Les deux hommes trinquèrent les yeux dans les yeux et burent d'un seul trait.

CHAPITRE XIII

" MESSIEURS!... AU ROI! "

- La lumière est mauvaise, ici ! maugréa David en jetant le cahier et le crayon dont il venait de se servir pour une nouvelle esquisse de Laura. Je ne ferai rien de bon !

- Elle ne doit pas être meilleure chez vous, ironisa la jeune femme. Ce mois de janvier est si triste, si gris, si froid ! Attendez le printemps ! Nous irons au jardin. Rien ne presse après tout !

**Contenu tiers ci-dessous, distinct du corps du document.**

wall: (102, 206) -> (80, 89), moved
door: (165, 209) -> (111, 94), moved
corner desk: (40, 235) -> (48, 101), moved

- C'est que j'ai toujours peur que vous ne m'annonciez que vous voulez rentrer en Amérique ! Et puis croyez-moi, la lumière est réellement meilleure dans mon atelier. Pourquoi, mais pourquoi ne voulez-vous plus y revenir ?

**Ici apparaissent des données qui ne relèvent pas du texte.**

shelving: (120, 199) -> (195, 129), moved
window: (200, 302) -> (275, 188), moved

- Il fait trop mauvais pour sortir !

- Je viendrai vous chercher avec une voiture et je vous ramènerai.

La jeune femme, soudain, prit feu :

- Comme c'est aimable de vouloir m'offrir, par deux fois, l'abominable spectacle des charrettes qui conduisent à l'échafaud tant d'innocents et cela chaque jour que Dieu fait. Car, pour aller d'ici au Louvre et vice versa, il faut traverser cette horrible rue Saint-Honoré.

- Rue Honoré, rectifia-t-il froidement, ce qui ne fit qu'accroître la colère de Laura.

- Au diable ces mômeries ridicules! Passe encore pour la populace mais un homme intelligent tel que vous, un artiste, se plier à ces dégradantes bouffonneries! Désanctifier les saints changera-t-il quelque chose à leur position auprès de Dieu ? Je vous le dis une dernière fois : si vous voulez faire mon portrait j'y consens, mais vous le ferez ici ! Moi, je ne bouge plus !

- Et vous aurez raison ! fit une voix joyeuse tandis que, introduit par Bina, le colonel Swan pénétrait dans le petit salon. Il fait un temps à ne pas mettre un chien dehors !

- Vous en venez pourtant, fit le peintre avec l'aigreur que lui inspirait l'arrivée de l'Américain. Il ne l'aimait pas, et encore moins ses façons d'arriver chez Laura à l'improviste.

- Certes, certes, mais j'avais une affaire à traiter dans le quartier et j'en profite pour venir demander une tasse de thé à notre amie.

- Eh bien vous le prendrez sans moi ! J'ai horreur de cette manie anglaise. Chère amie, puisque vous le voulez absolument, j'aurai donc le plaisir de transporter ici, dès demain, le matériel nécessaire à l'ouvre projetée. Ne vous plaignez pas si c'est un peu encombrant !

Ayant dit, David baisa la main de Laura, adressa un vague signe de tête à Swan et sortit, suivi des yeux par le colonel qui attendit sagement que le bruit de la porte d'entrée eût retenti pour reprendre la parole.